**Bagian Dokumen**:
========

“Hey, jangan foto bertiga, berempat atau berdua saja”, seorang teman menyergah Martinus, Hugo dan Hans yang berdiri di depan kamera saya. Saya menimpali “Saya dan mereka tidak percaya mitos Jawa, kawan”. Jepret! Jadilah foto Trio Papua itu. Kami menyebut tiga teman Papua kami dengan trio karena kekompakan dan solidaritasnya, walaupun ketiganya berasal dari suku dan kabupaten berbeda.
Sesi foto ini adalah akhir dari masa kuliah matrikulasi kami. Telah empat bulan kami menempuh tiga matakuliah bersama dalam satu kelas. Selanjutnya kami akan terpisah berdasarkan konsentrasi pilihan kami. Acara perpisahan diadakan atas prakarsa beberapa teman yang menganggap bahwa kebersamaan kami selama ini sudah terlalu kental. Sudah terlalu berat rasanya untuk berpisah. Mungkin karena selama ini kami sering berkumpul, olahraga, jelajah kota, makan dan lain-lain bersama-sama.
“Pak Ketua, tolong foto saya di mobil ini”. Martinus menunjuk mobil sedan tahun 2008 warna silver milik direktur. Teman-teman tertawa. “Awas jangan dipegang Pak Tinus, nanti alarm berbunyi.” Teman dari Aceh meledek Pak Tinus, begitulah Martinus biasa dipanggil.“Ayo lekas Pak ketua, ambil dua kali.” Saya langsung beraksi. Saya tunjukkan hasilnya pada Pak Tinus. Lalu dia berpesan “Pak Ketua, jangan lupa foto ini dipasang di facebook saya.” Saya menyetujui. Dia senang.

========

**Materi Ditampilkan**:
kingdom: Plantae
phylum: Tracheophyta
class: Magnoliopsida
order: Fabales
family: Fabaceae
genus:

========

**Permintaan Tertulis 1**: Terjemahkan kalimat "Telah empat bulan kami menempuh tiga matakuliah bersama dalam satu kelas." dari cerita tentang sesi foto perpisahan ke dalam bahasa Inggris.
**Permintaan Tertulis 2**: Menurut cerita tentang sesi foto perpisahan, dengan nama apa Martinus biasa dipanggil?
**Permintaan Tertulis 3**: Ketik ulang sebagian cerita tentang sesi foto perpisahan, mulai dari kata-kata "Sesi foto ini" dan berhenti setelah kata-kata "dan lain-lain bersama-sama.".
Jadikan bagian dokumen satu-satunya acuan.

**Jawaban Benar 1**: For four months we had taken three courses together in one class.

**Jawaban Benar 2**: Pak Tinus.

**Jawaban Benar 3**:
Sesi foto ini adalah akhir dari masa kuliah matrikulasi kami. Telah empat bulan kami menempuh tiga matakuliah bersama dalam satu kelas. Selanjutnya kami akan terpisah berdasarkan konsentrasi pilihan kami. Acara perpisahan diadakan atas prakarsa beberapa teman yang menganggap bahwa kebersamaan kami selama ini sudah terlalu kental. Sudah terlalu berat rasanya untuk berpisah. Mungkin karena selama ini kami sering berkumpul, olahraga, jelajah kota, makan dan lain-lain bersama-sama.